Камень у моря | страница 26
Аграфена обливала Маркушку улыбками и однажды спросила:
— Что ж ты о могилке не спросишь?
В ее голосе Маркушке послышался укор, и он молча прошел за нею к обсаженному туями холмику:
— Тут они лежат. Не такая их: воля была, да нехватило у меня сил, а людей кликать страшно было тогда.
Сама яму копала, сама без гробов и хоронила их. И тут хорошо, только пропало ихнее слово. Помнишь, где прадед наказывал схоронить его? «Во-он там, — говорит, — оттуда я со старухой, может, услышу, как земля вздохнет».
Не привелось им лежать там…
И опять в голосе матери Маркушке почуялся укор. Он поднял руку, поводил ею перед собою и с усилием сказал:
— На-на-напрасно, мать, ты так… Я-а, я сделаю, ппогоди…
Маркушка поправил завалившийся погреб, заделал на крыше мазанки дыры, с корнем вырвал в саду дикий кустарник, а затем поднялся на гору, вырыл там яму, в саду с корнями снял с холмика туи, застлал ими тачку, сложил на них вырытые останки прадедов и позвал мать.
Они взвезли тачку на гору, покрыли дно ямы ветками, ветками забросали останки и серпом посадили вокруг могилы туи. Аграфена носила на гору воду, поливала туи, а Маркушка привел из поселка ватагу парней. Они сняли с подставок каменную плиту у ворот, обмотали ее веревкой, на деревянных катках стащили на гору и стоймя врыли у могилы.
На одной стороне плиты Маркушка суриком написал, кто лежит в земле. Другая сторона, гладкая, впитавшая тепло Ивана, бабки, Анисима, большелобого и многих-многих, осталась чистой. Каждый раз, когда Маркушка касался ее рукою, она как бы вздыхала под ладонью и просила чего-то. Маркушка затревожился и решил написать на камне о прадедах подробно, но подворачивавшиеся слова казались ему тусклыми. Он отбрасывал их, искал новые, мучился, пока в памяти не всплыли в детстве слышанные от прадеда слова о море, о волнах и камнях.

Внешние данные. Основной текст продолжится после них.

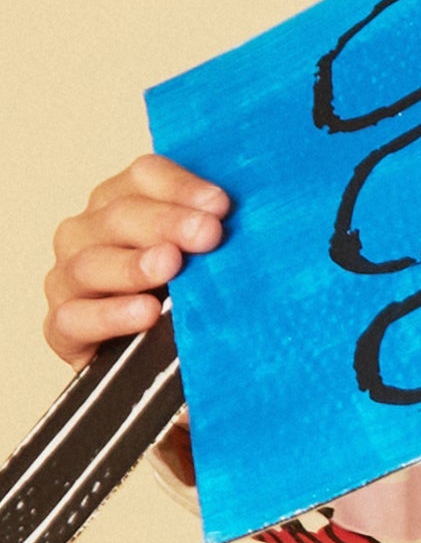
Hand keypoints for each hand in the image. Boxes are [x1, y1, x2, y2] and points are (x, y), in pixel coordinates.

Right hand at [44, 153, 228, 365]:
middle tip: (208, 234)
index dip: (181, 186)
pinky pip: (76, 317)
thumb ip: (208, 235)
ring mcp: (68, 279)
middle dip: (167, 223)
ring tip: (171, 265)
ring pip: (91, 263)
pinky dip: (111, 315)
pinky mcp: (62, 327)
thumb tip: (236, 217)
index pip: (144, 177)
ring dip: (134, 264)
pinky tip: (146, 312)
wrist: (152, 366)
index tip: (221, 205)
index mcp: (119, 204)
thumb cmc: (181, 301)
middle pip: (119, 215)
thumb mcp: (200, 261)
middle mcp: (86, 234)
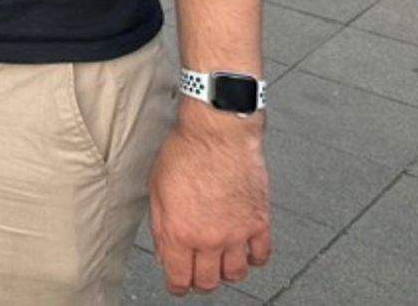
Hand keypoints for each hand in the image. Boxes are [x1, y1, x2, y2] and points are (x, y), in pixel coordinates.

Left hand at [147, 113, 270, 294]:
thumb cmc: (185, 150)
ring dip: (225, 274)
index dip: (176, 286)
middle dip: (199, 283)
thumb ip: (160, 226)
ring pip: (235, 274)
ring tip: (219, 265)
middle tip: (196, 276)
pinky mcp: (259, 222)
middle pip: (208, 281)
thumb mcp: (156, 188)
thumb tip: (164, 252)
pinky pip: (261, 256)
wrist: (218, 131)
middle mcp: (210, 238)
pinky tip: (246, 254)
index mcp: (180, 232)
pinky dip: (254, 261)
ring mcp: (238, 233)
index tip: (177, 286)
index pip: (179, 278)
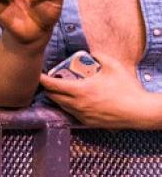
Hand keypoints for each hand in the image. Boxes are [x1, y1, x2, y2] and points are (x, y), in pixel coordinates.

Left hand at [39, 55, 154, 127]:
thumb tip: (91, 53)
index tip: (36, 74)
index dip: (41, 80)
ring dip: (57, 98)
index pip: (52, 85)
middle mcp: (78, 104)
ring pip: (61, 106)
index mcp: (80, 90)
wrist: (139, 111)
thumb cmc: (127, 88)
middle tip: (48, 80)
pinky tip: (73, 101)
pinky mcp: (88, 123)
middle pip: (52, 97)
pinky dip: (68, 106)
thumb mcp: (113, 66)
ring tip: (59, 90)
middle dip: (47, 89)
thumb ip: (99, 56)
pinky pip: (72, 113)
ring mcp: (82, 115)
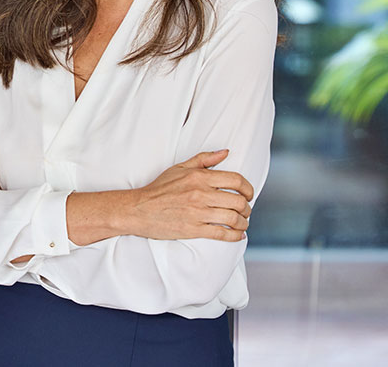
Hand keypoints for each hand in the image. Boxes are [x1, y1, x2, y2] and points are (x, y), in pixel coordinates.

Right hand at [123, 149, 253, 242]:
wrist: (139, 209)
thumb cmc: (159, 189)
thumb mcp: (179, 168)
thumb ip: (204, 159)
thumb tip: (225, 152)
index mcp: (199, 177)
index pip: (236, 180)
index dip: (248, 189)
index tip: (248, 194)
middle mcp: (200, 194)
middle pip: (238, 201)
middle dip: (247, 208)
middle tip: (245, 211)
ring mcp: (198, 213)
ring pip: (233, 218)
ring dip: (243, 222)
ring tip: (242, 223)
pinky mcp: (194, 229)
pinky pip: (222, 233)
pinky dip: (235, 235)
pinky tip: (237, 234)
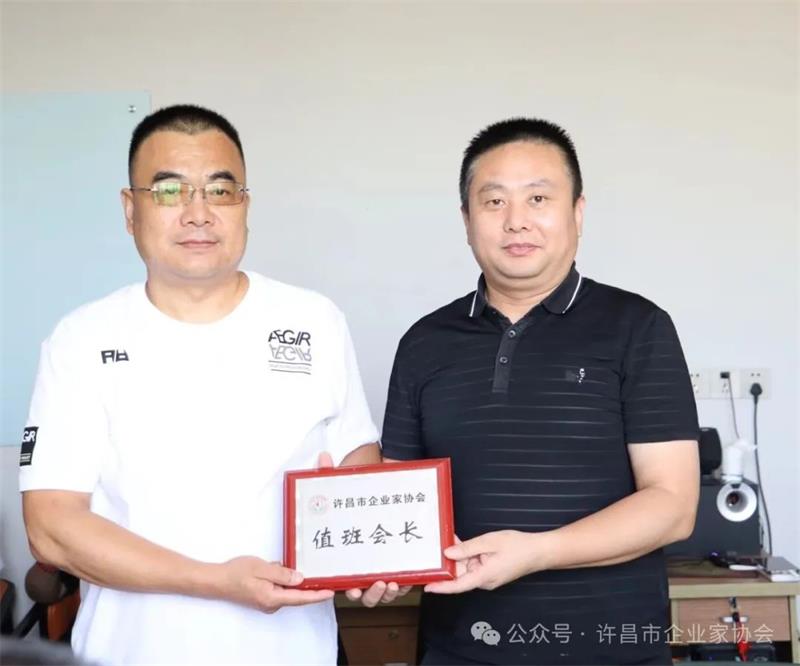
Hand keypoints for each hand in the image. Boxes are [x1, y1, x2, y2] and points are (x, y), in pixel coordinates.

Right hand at [213, 556, 333, 612]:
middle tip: (309, 570)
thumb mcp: (261, 568)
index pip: (300, 598)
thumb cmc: (237, 573)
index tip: (331, 592)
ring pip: (286, 589)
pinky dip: (279, 577)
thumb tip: (300, 579)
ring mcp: (267, 602)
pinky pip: (278, 587)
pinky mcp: (263, 597)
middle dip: (301, 581)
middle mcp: (272, 604)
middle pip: (295, 594)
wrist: (217, 580)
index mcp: (272, 598)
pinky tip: (272, 567)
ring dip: (287, 577)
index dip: (317, 595)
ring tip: (277, 564)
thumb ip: (282, 574)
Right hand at [315, 452, 412, 606]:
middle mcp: (365, 568)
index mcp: (350, 557)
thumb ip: (332, 474)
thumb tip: (323, 457)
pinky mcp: (402, 567)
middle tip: (379, 582)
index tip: (353, 588)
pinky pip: (403, 585)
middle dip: (372, 594)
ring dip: (388, 594)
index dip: (350, 589)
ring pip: (384, 594)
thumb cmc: (362, 497)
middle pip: (366, 594)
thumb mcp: (347, 486)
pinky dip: (406, 586)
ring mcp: (384, 569)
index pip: (347, 581)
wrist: (384, 495)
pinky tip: (408, 579)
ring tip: (393, 582)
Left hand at [424, 530, 545, 593]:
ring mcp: (487, 576)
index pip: (458, 585)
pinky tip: (460, 542)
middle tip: (432, 547)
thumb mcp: (490, 542)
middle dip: (447, 561)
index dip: (441, 587)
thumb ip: (468, 548)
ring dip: (457, 555)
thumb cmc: (518, 547)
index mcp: (484, 577)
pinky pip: (474, 564)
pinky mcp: (490, 571)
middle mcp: (484, 580)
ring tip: (447, 539)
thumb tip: (448, 553)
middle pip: (460, 574)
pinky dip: (466, 554)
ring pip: (466, 567)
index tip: (427, 586)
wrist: (539, 551)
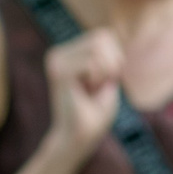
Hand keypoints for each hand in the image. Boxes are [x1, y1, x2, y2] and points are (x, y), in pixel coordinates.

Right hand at [41, 30, 125, 159]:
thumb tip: (110, 34)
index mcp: (67, 53)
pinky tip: (86, 92)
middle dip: (112, 63)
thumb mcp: (107, 79)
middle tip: (100, 87)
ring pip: (98, 47)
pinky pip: (93, 62)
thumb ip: (108, 56)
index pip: (104, 35)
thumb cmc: (94, 115)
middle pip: (102, 37)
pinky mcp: (59, 71)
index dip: (116, 58)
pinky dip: (98, 78)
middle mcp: (58, 53)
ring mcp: (56, 60)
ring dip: (105, 73)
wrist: (78, 139)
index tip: (105, 82)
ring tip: (92, 90)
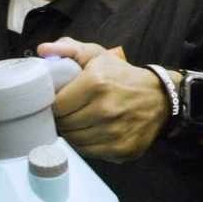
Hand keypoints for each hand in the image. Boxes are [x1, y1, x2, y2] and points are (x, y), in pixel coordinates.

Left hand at [36, 37, 168, 162]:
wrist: (160, 97)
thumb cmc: (121, 75)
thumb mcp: (96, 55)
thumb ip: (68, 49)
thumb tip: (42, 49)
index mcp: (96, 83)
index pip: (57, 106)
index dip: (53, 105)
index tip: (58, 101)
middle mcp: (106, 109)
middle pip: (64, 125)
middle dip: (62, 119)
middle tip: (68, 112)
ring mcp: (115, 132)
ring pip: (74, 141)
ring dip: (72, 132)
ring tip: (79, 121)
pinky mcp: (123, 150)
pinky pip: (89, 152)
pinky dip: (85, 144)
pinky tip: (91, 131)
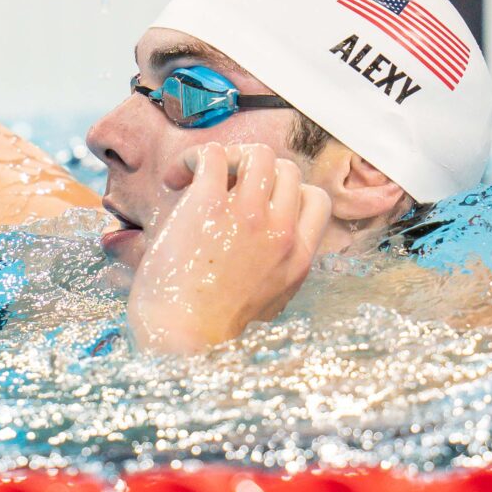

Он обрадовался им, долго перебирал их, как бы обжигал в себе, затем сжал их, чтоб они звучали, как песня, и написал на камне.
И стоит тот камень на горе, в виду мазанки, в серпе молодых туй, и во все стороны, всем ветрам, кораблям, фелюгам, солнцу я звездам говорит: «О, море, голубая слеза радости, радужная россыпь самоцветов, зови всех к битвам за счастье: похороненный перед тобою томился по вольному вздоху земли, проливал кровь за ее счастье и назвал тебя голубой слезой радости».
…Красноармейцы слушали Маркушку, и перед их глазами вставали бредущая по полям и степям лошадь, шагающий рядом с нею старик, согнутая страхом и горем старуха, мальчик. Им синели горы, мигало море, шелестел сад, шумели дожди, морские прибои и ветра. Они вместе со стариком и мальчиком строили мазанку, поливали сад, на берегу моря радовались камешкам, шли за горы, обливались кровью перед царской коляской, томились в тюрьме, дрожали на допросах, — вся жизнь Ивана, Анисима, Маркушки, бабки вставала перед ними.